:: Text section ::
━━━━━━━━━━━━━━━━━━━━━━━━━━━━━━
Thomas v. Howard Univ. Hosp., 39 F.3d 370, 373 (D.C. Cir. 1994) (citing LeCompte v. Chrysler Credit Corp., 780 F.2d 1260, 1263 (5th Cir. 1986)). Thus, whether Michael Hoogland authorized Meziere to change Hoogland's Nursery's compensation practices or not, those compensation practices violated the FLSA and Hoogland's Nursery is liable as the employer. Hoogland's Nursery must make its undercompensated employees whole.

    Likewise, there is no requirement that an employer have actual knowledge of its compensation practices in order for those compensation practices to constitute an FLSA violation for which the employer is liable. Hoogland's Nursery's reliance on Gulf King Shrimp Co. v. Wirtz, 407 F.2d 508 (5th Cir. 1969), br. at 12-13, is of no avail. In Gulf King, the employer argued that children working at the employer's facility were not "employees" under the FLSA because the employer alleged that he did not have actual knowledge that children were working at his facility. See 407 F.2d at 512. This Court unequivocally rejected that proposition, noting that an employer has a duty to inquire into the conditions in his business and "does not rid himself of that duty because the extent of the business may preclude his personal supervision, and compel reliance on subordinates. He must then stand or fall with those whom he selects to act for him." Id. (internal quotation marks and citation omitted). Thus, "an employer's knowledge is measured in accordance with his duty to inquire into the conditions prevailing in his business." Id. (internal quotation marks and citation omitted). [14]

    Like the employer in Gulf King, Michael Hoogland had the duty and the opportunity to inquire into the compensation practices under which Hoogland's Nursery paid its employees. The fact that he did not do so does not relieve Hoogland's Nursery of liability under the FLSA for underpaying its employees. Further, the alleged lack of employee complaints about this practice does not relieve Hoogland's Nursery of its duty to inquire into the manner in which it compensated its employees. Cf. Allen v. McWane, Inc., __ F.3d __, 2010 WL 47919, at *5 (5th Cir. 2010) (FLSA rights cannot be waived). Thus, Hoogland's Nursery is liable for the violations of the FLSA in this case, irrespective whether it knew of or authorized its bookkeeper's actions that allegedly contributed to those violations.
━━━━━━━━━━━━━━━━━━━━━━━━━━━━━━
:: Task to carry out ::
In the FLSA liability text, which case does Hoogland's Nursery rely on for its argument about actual knowledge? The rows have no connection to the FLSA liability text.

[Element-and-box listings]
━━━━━━━━━━━━━━━━━━━━━━━━━━━━━━
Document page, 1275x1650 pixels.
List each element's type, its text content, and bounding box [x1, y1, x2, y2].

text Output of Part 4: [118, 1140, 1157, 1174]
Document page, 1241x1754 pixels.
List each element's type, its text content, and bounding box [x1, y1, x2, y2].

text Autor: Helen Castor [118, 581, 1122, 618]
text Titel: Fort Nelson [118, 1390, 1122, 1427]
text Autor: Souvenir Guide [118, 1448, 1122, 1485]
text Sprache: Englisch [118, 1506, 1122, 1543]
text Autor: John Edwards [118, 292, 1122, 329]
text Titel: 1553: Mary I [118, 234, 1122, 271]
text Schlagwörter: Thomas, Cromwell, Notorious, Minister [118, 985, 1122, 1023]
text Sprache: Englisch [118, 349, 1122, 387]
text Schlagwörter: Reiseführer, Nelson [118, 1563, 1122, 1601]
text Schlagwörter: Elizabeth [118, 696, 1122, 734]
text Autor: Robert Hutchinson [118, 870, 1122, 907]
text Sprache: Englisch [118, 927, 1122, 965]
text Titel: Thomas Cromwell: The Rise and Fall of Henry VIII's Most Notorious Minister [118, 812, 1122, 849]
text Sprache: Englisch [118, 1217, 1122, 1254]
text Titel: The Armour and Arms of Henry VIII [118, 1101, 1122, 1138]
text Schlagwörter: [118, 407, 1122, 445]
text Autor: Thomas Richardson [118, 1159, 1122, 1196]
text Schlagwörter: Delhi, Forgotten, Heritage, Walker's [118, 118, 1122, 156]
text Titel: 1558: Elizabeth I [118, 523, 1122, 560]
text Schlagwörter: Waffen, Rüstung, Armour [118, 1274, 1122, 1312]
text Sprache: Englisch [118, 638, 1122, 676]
━━━━━━━━━━━━━━━━━━━━━━━━━━━━━━
:: Exercise output ::
Gulf King Shrimp Co. v. Wirtz, 407 F.2d 508 (5th Cir. 1969).